No hay otra explicación caritativa para esos ejemplares impresos a todo color, en papel satinado y con una cuidada cubierta, justo cuando el Gobierno lleva casi dos años promoviendo que las memorias institucionales sean digitales.
En septiembre de 2024, el Palacio Nacional anunció expresamente la prohibición de imprimirlas como una propuesta de reestructuración y racionalización de la administración pública. Posteriormente, meses después, el presidente dispuso que las publicaciones autorizadas debían limitarse a la cantidad estrictamente necesaria y prescindir de materiales suntuosos. También prohibió las impresiones destinadas a rendiciones de cuentas.

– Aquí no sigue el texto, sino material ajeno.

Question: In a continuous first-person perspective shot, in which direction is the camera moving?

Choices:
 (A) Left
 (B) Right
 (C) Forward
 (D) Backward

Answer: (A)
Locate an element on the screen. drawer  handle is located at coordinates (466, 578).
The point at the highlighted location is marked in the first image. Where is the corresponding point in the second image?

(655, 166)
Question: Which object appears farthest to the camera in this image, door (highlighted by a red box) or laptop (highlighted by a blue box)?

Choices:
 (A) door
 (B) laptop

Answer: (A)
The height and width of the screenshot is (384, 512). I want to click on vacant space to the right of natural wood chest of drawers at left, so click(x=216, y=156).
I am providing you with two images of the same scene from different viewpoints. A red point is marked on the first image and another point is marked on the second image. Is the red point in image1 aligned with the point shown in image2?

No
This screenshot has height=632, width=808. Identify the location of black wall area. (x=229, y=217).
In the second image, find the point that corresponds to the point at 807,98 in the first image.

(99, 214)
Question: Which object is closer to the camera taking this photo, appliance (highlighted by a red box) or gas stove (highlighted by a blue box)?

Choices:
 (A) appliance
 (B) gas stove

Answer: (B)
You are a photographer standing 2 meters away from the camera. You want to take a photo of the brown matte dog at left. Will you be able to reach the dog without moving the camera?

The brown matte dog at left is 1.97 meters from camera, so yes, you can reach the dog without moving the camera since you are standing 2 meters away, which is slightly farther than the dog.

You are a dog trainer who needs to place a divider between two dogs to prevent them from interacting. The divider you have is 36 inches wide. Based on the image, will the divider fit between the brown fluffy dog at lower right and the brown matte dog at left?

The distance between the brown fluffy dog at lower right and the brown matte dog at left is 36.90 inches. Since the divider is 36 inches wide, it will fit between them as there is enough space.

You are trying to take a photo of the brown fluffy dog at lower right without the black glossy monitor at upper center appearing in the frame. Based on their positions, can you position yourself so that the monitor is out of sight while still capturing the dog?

Así que esos libros tan lustrosos debieron llegar gratis.
Porque, si fueron pagados con recursos públicos, al Intrant le corresponde explicar quién los imprimió, cuántos ejemplares produjo, mediante cuál contrato y cuánto costaron. Toda vez que en los registros públicos no aparece un proceso identificado expresamente con la impresión de esas memorias 2024-2026.